Complex Workflows with Jinxes

Jinxes are multi-step prompt pipelines defined in YAML. When served through the API, they can chain LLM calls, tool invocations, and template rendering.

First, define a jinx file at ~/.npcsh/npc_team/jinxes/research_report.jinx:

jinx_name: research_report
description: Research a topic and write a structured report.
inputs:
  - name: topic
    description: The topic to research
    default: "artificial intelligence"
  - name: depth
    description: How detailed the report should be
    default: "medium"
steps:
  - name: research
    prompt: |
      Research the following topic thoroughly: {{ topic }}
      Depth level: {{ depth }}
      Provide key findings, statistics, and recent developments.

  - name: outline
    prompt: |
      Based on this research: {{ research }}
      Create a structured outline for a report on {{ topic }}.

  - name: report
    prompt: |
      Using this outline: {{ outline }}
      Write a complete report.

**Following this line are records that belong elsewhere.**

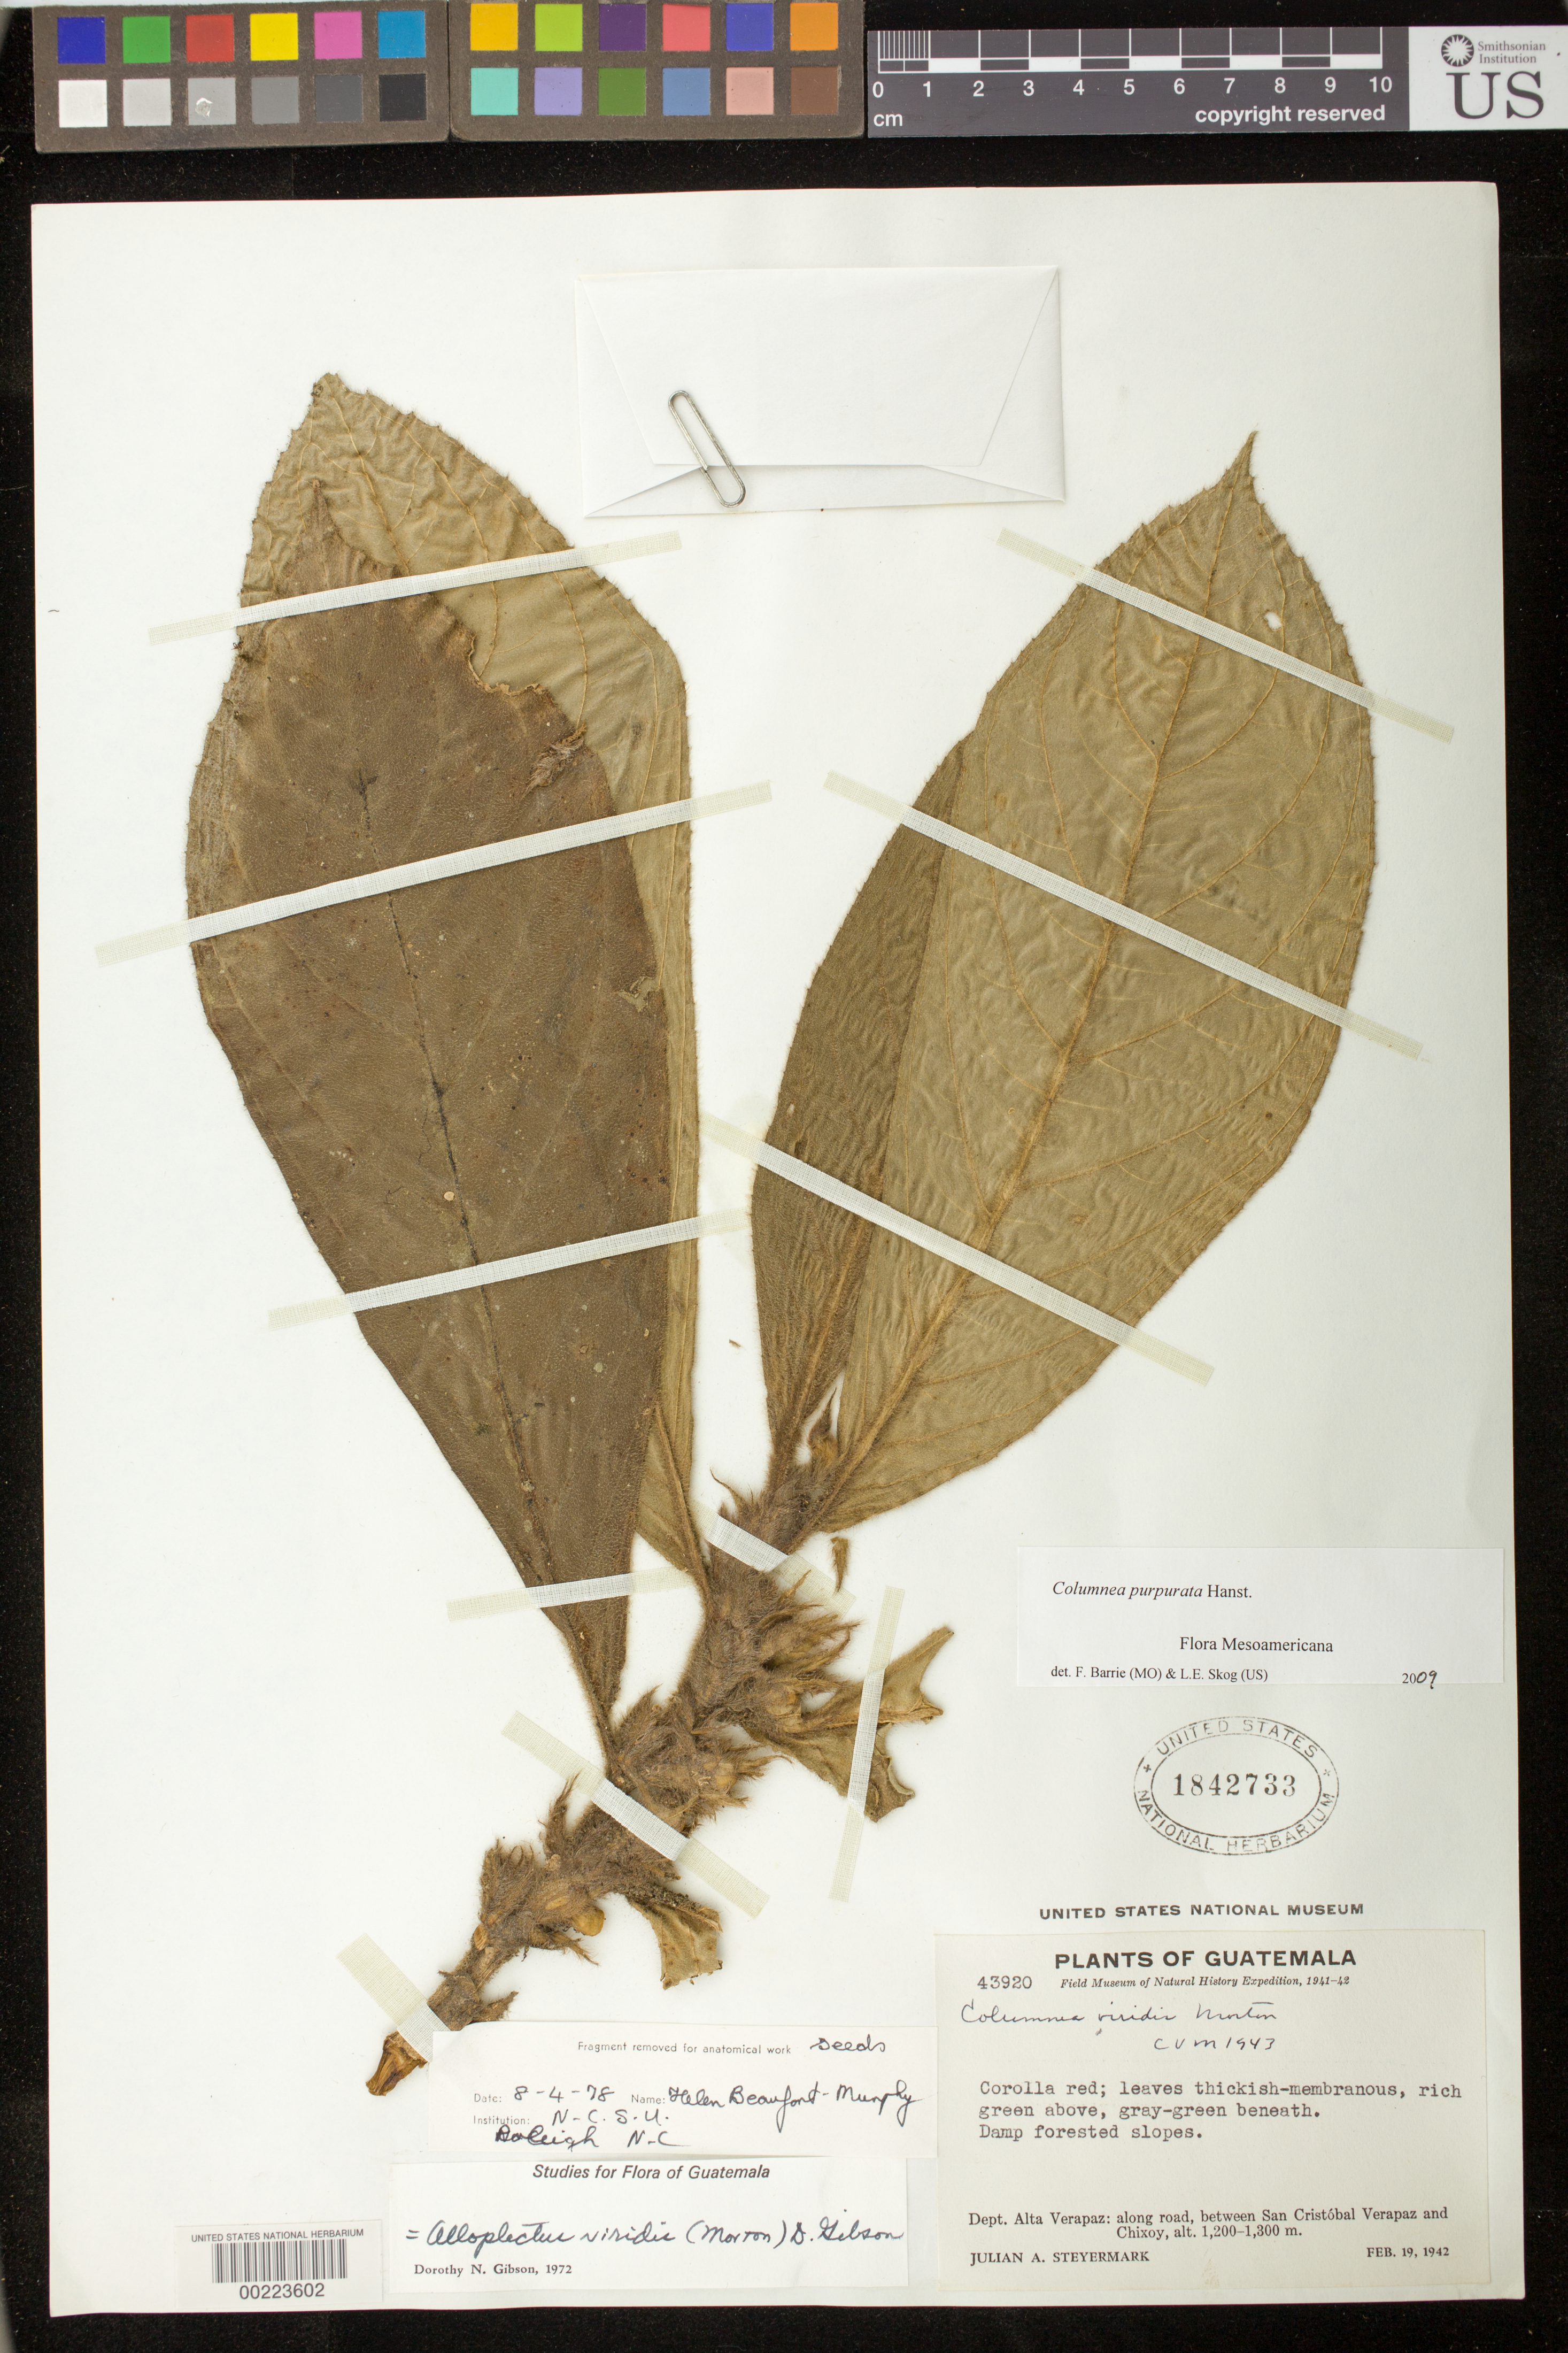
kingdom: Plantae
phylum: Tracheophyta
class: Magnoliopsida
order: Lamiales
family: Gesneriaceae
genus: Columnea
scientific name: Columnea purpurata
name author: Hanst.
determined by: Skog, Laurence E.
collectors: J. Steyermark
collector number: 43920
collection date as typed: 19 Feb 1942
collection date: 1942-02-19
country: Guatemala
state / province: Alta Verapaz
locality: Along road, between San Cristobal Verapaz and Chixoy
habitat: Damp forested slopes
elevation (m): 1200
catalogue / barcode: US 1842733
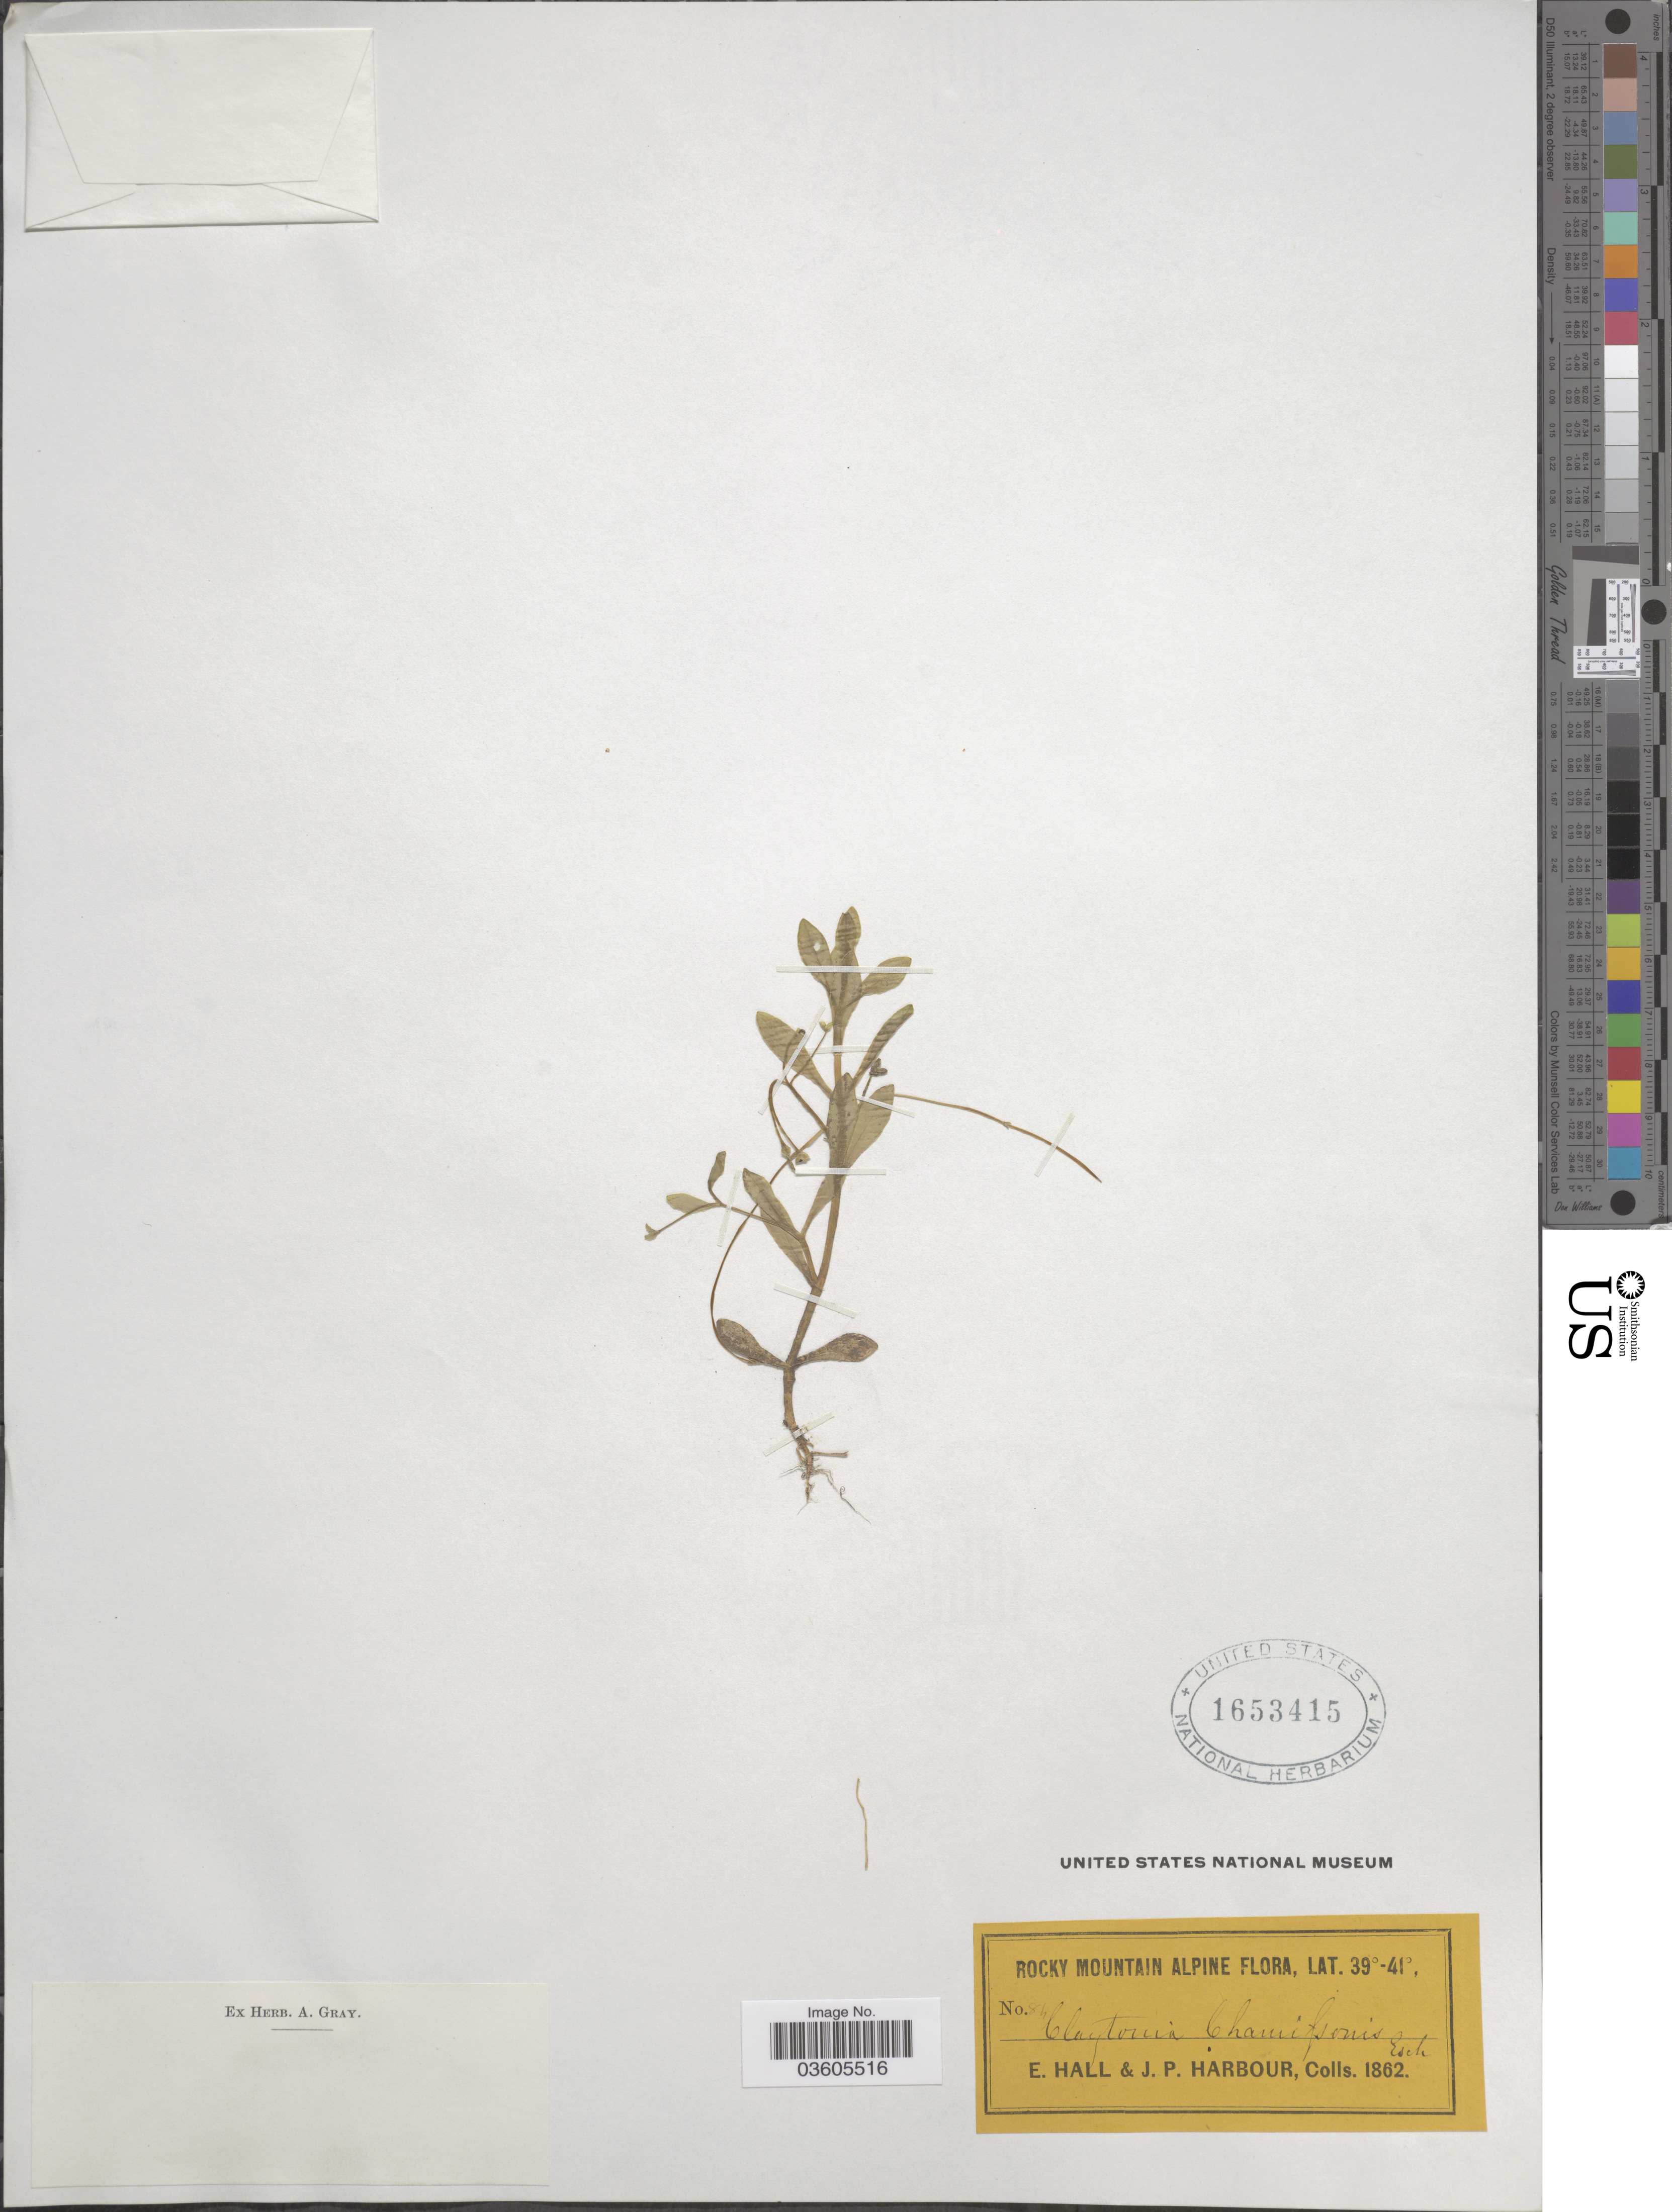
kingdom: Plantae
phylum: Tracheophyta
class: Magnoliopsida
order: Caryophyllales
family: Montiaceae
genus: Montia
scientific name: Montia chamissoi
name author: (Ledeb. ex Spreng.) Greene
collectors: E. Hall & J. Harbour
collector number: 84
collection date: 1862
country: United States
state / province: Colorado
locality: Rocky Mountain Alpine.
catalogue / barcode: US 1653415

Include an introduction, body sections,
      and conclusion.

Then execute it through the API:

curl -X POST http://localhost:5337/api/jinx/execute \
  -H "Content-Type: application/json" \
  -d '{
    "jinxName": "research_report",
    "jinxArgs": [
      {"name": "topic", "value": "quantum computing"},
      {"name": "depth", "value": "detailed"}
    ],
    "conversationId": "jinx-conv-001",
    "model": "gemma3:4b",
    "provider": "ollama"
  }'

Each step in the jinx executes sequentially. Output variables from earlier steps (like {{ research }} and {{ outline }}) are automatically available in later step prompts via Jinja2 templating. The final response includes the output of the last step along with all intermediate results.